CHAPTER 50 Fractionated Radiation for Meningiomas
PRINCIPLES OF EXTERNAL BEAM RADIOTHERAPY
Molecular Mechanism and Cellular Endpoints
Radiation principally acts by ionizing molecules in irradiated tissues to cause DNA damage. Although radiation damage can be directly ionizing, in clinical therapy damage is most commonly caused indirectly, via the induction of highly reactive free radicals. The principal radiation-induced DNA damage is in the form of single- and double-strand breaks, the latter of which are generally considered the lethal event, leading to cell death.1 The majority of radiation-induced DNA lesions, particularly single-strand breaks, are effectively repaired via a number of complex repair mechanisms.2,3 It is assumed that DNA damage is responsible for radiation-induced inhibition of tumor growth in benign as well as in malignant tumors, and although likely, in benign tumors it remains unproven.
The end result of radiation damage after therapeutic radiation of malignant tumors is cell death, which is measured experimentally as clonogenic cell survival. Repeated small doses of radiation are less damaging to cells than an equivalent total dose given in a single fraction. Different dose fractionation schemes can be compared via a mathematical model (the linear quadratic [LQ] model), which compares different dose fractionation schemes through the concept of a biologically equivalent dose. The LQ model, which takes into account the total dose and the dose per fraction (and hence the number of doses/fractions), contains constants α and β, and it is the α/β ratio that distinguishes the responses of different tissues to radiation.1,4
Acute reacting tissues such as epithelium have a high α/β ratio generally in the range of 8 to 10 Gy (ranging from 7 to 20 Gy), and late-reacting tissues, exemplified by the normal central nervous system (CNS), have a low α/β ratio, usually 1 to 3 Gy (ranging from 0.5 to 6 Gy). The slow growth and presumed limited dividing capacity of benign tumors such as meningiomas has led to the assumption they have a low α/β ratio, but this remains unproven. Late-responding tissues are more spared by fractionation than early-responding tissues, and this is the principle of fractionated radiotherapy, particularly as applied to the CNS which has an α/β ratio of 1 to 2 Gy where fractionation preferentially spares normal brain compared to a high α/β ratio tumor.1
Technical Aspects of Radiotherapy
MLC leaves can also be used to alter the intensity of radiation, and this is described as intensity-modulated radiotherapy (IMRT). IMRT allows for better conformation of radiation to complex shape targets, particularly with concave regions containing critical normal tissue. Planning studies of complex meningiomas have demonstrated that IMRT may improve sparing of normal brain tissue in selected5,6 but not all cases.7
Proton radiation has the appeal of more localized deposition of energy than can be achieved with photons (X-rays), therefore offering the potential for better sparing of normal tissue particularly beyond the principal target. The rationale for the use of protons in meningiomas is based solely on the theoretical benefit of more localized conformal delivery of radiation shown in some cases.8,9
CLINICAL PRACTICE AND OUTCOME OF CONVENTIONAL FRACTIONATED RADIOTHERAPY IN BENIGN MENINGIOMAS
Tumor Control
Retrospective studies of conventional fractionated radiotherapy in patients with residual and recurrent meningiomas have demonstrated apparent benefit in local tumor control after radiotherapy10–21 (Table 50-1). However, none of the studies are randomized or prospectively controlled and none have so far reported convincing survival gain with the early addition of irradiation. Nevertheless the reported progression-free survival (PFS) after radiotherapy of benign meningioma is in the region of 90% at 5 years and 80% to 90% at 10 years14,17,19,21,22 (see Table 50-1).

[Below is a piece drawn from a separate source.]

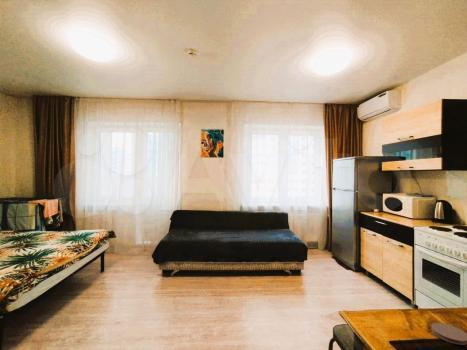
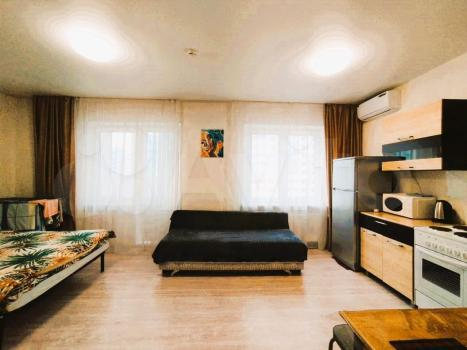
- coaster [430,322,467,346]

There is limited information on the appropriate dose of irradiation. The reported tumor control is similar for doses ranging from 50 to 60 Gy at less than or equal to 2 Gy per fraction. Doses less than 50 Gy were reported to be associated with worse disease control,13,21,23 although this is based on retrospective studies. The recommended dose for benign meningiomas is generally 50 to 60 Gy (usually 54–56 Gy) at less than 2 Gy per fraction. Our practice is to limit the dose to 50 Gy for meningiomas involving the optic pathways.

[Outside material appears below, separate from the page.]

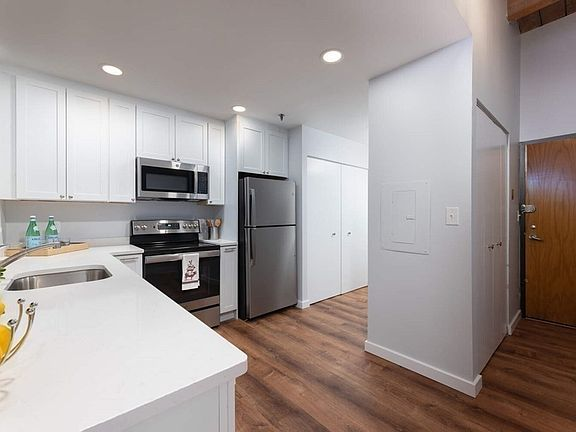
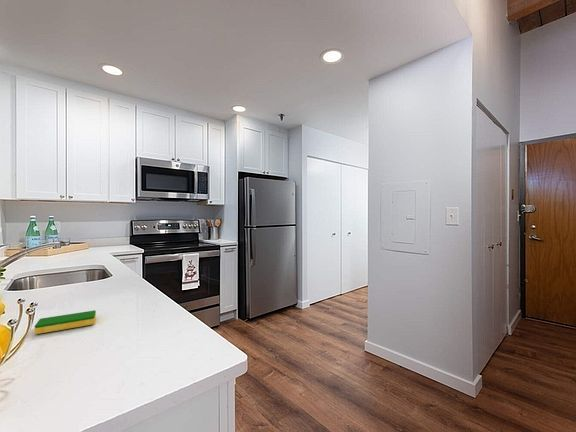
+ dish sponge [34,309,97,335]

Tumor site and size have been reported as predictors of tumor control.14,15 In skull-base tumors, the generally larger sphenoid ridge tumors fare worse than small cavernous sinus lesions.22 There is little evidence that timing of radiotherapy is important, as local control and survival rates are similar whether radiotherapy is given as part of primary treatment or at the time of recurrence.14,21,22 Age and gender have little influence on long-term disease control.